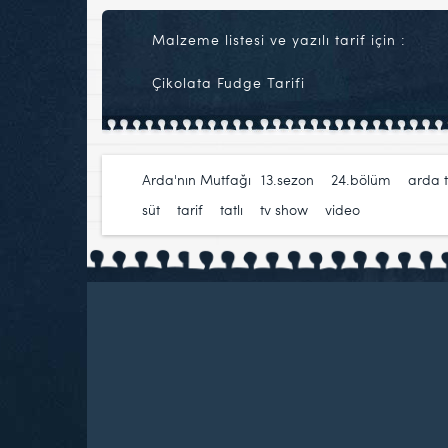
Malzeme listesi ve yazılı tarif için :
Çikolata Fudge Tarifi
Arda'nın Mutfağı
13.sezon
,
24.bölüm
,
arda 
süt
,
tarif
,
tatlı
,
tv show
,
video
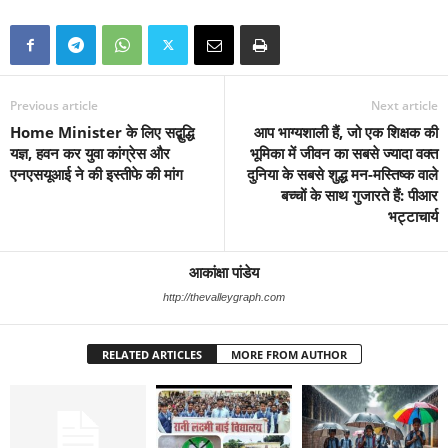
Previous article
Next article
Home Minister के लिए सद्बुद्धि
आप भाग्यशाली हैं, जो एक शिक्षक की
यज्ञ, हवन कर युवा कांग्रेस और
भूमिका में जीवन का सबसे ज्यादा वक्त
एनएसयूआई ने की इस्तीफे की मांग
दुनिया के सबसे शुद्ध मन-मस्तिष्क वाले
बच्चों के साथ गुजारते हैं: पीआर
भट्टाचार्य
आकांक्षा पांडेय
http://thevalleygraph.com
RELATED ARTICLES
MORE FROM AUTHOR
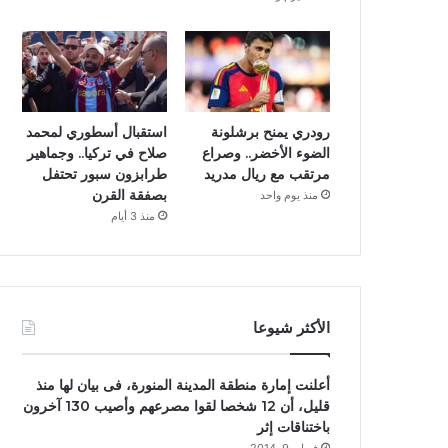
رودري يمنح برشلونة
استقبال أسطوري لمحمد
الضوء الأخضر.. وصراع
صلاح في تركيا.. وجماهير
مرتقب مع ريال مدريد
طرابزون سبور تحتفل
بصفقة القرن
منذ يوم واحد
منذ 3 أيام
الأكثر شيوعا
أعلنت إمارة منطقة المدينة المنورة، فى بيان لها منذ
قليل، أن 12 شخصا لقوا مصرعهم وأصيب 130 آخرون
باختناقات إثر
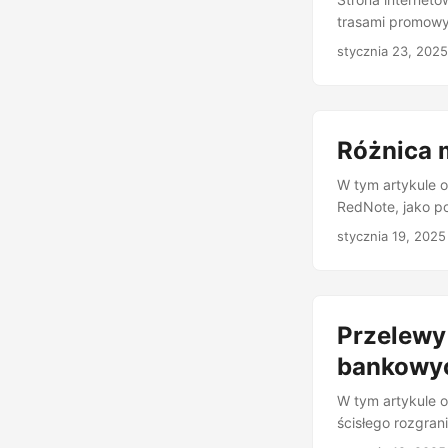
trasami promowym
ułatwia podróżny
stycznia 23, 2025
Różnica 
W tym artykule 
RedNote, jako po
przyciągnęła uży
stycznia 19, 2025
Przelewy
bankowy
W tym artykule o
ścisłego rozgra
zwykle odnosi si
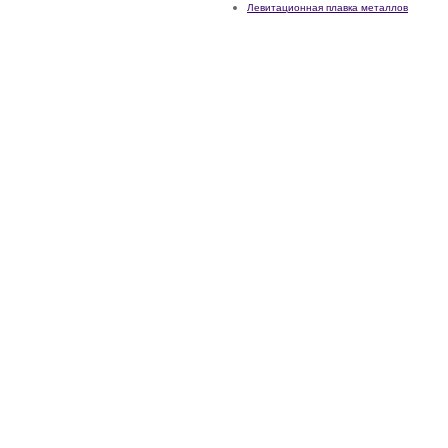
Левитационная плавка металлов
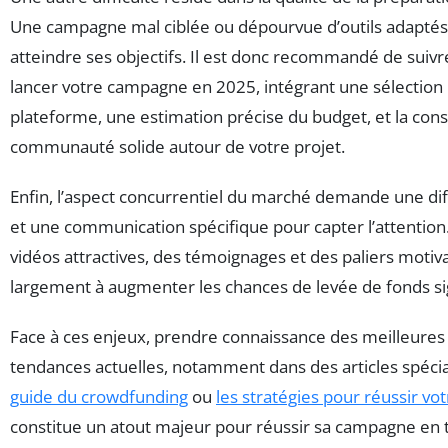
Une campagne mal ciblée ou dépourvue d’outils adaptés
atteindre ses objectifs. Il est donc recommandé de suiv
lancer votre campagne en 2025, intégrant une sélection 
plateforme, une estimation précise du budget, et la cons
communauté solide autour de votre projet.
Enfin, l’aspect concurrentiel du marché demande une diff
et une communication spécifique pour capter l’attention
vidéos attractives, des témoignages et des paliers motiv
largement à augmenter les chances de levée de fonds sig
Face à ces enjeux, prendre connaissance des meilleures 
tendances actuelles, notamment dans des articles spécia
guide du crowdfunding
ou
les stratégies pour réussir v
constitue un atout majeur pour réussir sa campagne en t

□ □ □ □ □ □ □

Write out the material word for word, from its beginning through the line that contains "MORE FROM AUTHOR", and leave out the pictures.

* **Written solution**
Malzeme listesi ve yazılı tarif için :
Çikolata Fudge Tarifi
Arda'nın Mutfağı
13.sezon
,
24.bölüm
,
arda 
süt
,
tarif
,
tatlı
,
tv show
,
video
Previous article
Next article
Home Minister के लिए सद्बुद्धि
आप भाग्यशाली हैं, जो एक शिक्षक की
यज्ञ, हवन कर युवा कांग्रेस और
भूमिका में जीवन का सबसे ज्यादा वक्त
एनएसयूआई ने की इस्तीफे की मांग
दुनिया के सबसे शुद्ध मन-मस्तिष्क वाले
बच्चों के साथ गुजारते हैं: पीआर
भट्टाचार्य
आकांक्षा पांडेय
http://thevalleygraph.com
RELATED ARTICLES
MORE FROM AUTHOR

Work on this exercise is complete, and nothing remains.